GDPR has got a lot of heads spinning, but what does it all mean? The General Data Protection Regulations (GDPR) will be implemented from May 2018.

Every month until next May, we will bring you one or two actions directly from the Information Commissioner’s Office to help you make sure you’ve covered everything. Our best advice is to read the ICO’s Overview of GDPR and consider how it applies to your organisation.

What to do in January

Consent

You should review how you seek, record and manage consent and whether you need to make any changes. Refresh existing consents now if they don’t meet the GDPR standard.

Consent must be freely given, specific, informed and unambiguous. There
must be a positive opt-in – consent cannot be inferred from silence, preticked
boxes or inactivity. It must also be separate from other terms and
conditions, and you will need to have simple ways for people to withdraw
consent. Public authorities and employers will need to take particular
care. Consent has to be verifiable and individuals generally have more
rights where you rely on consent to process their data.
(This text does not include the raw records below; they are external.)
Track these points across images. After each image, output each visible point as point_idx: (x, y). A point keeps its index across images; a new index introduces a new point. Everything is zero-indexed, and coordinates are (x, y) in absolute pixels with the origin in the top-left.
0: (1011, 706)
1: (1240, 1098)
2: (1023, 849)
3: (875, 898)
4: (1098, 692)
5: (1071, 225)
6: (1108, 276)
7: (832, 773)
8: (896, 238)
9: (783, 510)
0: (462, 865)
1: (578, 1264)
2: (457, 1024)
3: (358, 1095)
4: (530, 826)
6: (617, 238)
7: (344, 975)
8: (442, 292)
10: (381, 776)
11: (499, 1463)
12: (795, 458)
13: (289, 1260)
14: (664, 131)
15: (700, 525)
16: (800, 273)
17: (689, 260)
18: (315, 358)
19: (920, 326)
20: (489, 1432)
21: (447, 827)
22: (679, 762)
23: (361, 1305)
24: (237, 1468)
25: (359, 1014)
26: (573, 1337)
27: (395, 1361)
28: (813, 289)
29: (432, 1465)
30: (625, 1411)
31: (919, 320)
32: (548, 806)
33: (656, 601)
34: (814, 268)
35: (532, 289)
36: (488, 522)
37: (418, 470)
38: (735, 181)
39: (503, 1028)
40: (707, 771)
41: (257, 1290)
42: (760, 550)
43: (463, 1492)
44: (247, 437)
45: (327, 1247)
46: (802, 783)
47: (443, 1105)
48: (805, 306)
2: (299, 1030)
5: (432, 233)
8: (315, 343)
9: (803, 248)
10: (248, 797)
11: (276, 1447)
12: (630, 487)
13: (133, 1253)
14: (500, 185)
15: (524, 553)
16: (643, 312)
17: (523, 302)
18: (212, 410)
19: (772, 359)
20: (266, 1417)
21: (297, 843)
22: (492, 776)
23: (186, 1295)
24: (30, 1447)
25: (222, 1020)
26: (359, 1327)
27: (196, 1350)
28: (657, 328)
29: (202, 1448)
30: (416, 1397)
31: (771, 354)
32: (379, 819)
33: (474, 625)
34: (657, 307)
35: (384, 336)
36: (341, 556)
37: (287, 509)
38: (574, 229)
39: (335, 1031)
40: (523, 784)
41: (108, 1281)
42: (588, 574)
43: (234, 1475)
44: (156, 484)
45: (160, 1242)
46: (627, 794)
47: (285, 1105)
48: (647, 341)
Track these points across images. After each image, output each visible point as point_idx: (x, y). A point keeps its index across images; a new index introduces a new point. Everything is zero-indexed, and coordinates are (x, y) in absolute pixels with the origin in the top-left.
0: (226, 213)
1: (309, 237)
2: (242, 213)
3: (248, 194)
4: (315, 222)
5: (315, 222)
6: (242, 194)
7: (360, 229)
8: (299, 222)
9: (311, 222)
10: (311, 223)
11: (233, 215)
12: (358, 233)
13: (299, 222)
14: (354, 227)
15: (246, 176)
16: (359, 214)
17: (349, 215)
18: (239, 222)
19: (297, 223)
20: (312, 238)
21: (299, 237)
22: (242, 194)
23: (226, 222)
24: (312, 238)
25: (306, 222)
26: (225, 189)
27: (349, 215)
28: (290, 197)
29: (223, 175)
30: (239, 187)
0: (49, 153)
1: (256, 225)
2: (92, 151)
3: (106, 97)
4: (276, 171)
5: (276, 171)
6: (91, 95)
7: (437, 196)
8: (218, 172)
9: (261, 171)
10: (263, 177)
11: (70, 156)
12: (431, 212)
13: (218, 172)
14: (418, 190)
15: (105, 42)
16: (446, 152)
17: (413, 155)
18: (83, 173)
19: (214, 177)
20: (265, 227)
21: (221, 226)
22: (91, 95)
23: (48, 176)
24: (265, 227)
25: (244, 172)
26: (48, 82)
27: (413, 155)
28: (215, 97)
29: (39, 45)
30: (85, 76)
You are not required to automatically ‘repaper’ or refresh all existing DPA
consents in preparation for the GDPR. But if you rely on individuals’
consent to process their data, make sure it will meet the GDPR standard
on being specific, granular, clear, prominent, opt-in, properly documented
and easily withdrawn. If not, alter your consent mechanisms and seek
fresh GDPR-compliant consent, or find an alternative to consent.

Read the detailed guidance the ICO has published on consent
under the GDPR
and use the ICO consent checklist to review your practices.

Remember:

  1. GDPR follows the same principles as the Data Protection Act- these new regulations tighten up existing legislation.
  2. GDPR applies to data held about individuals.
  3. GDPR has implications for your whole organisation, not just fundraising.
  4. There is no definitive list of what you must do to comply. Our best advice is to read the ICO’s Overview of GDPR and consider how it applies to your organisation.

Please note: content for this article comes from the Information Commissioner’s Office website.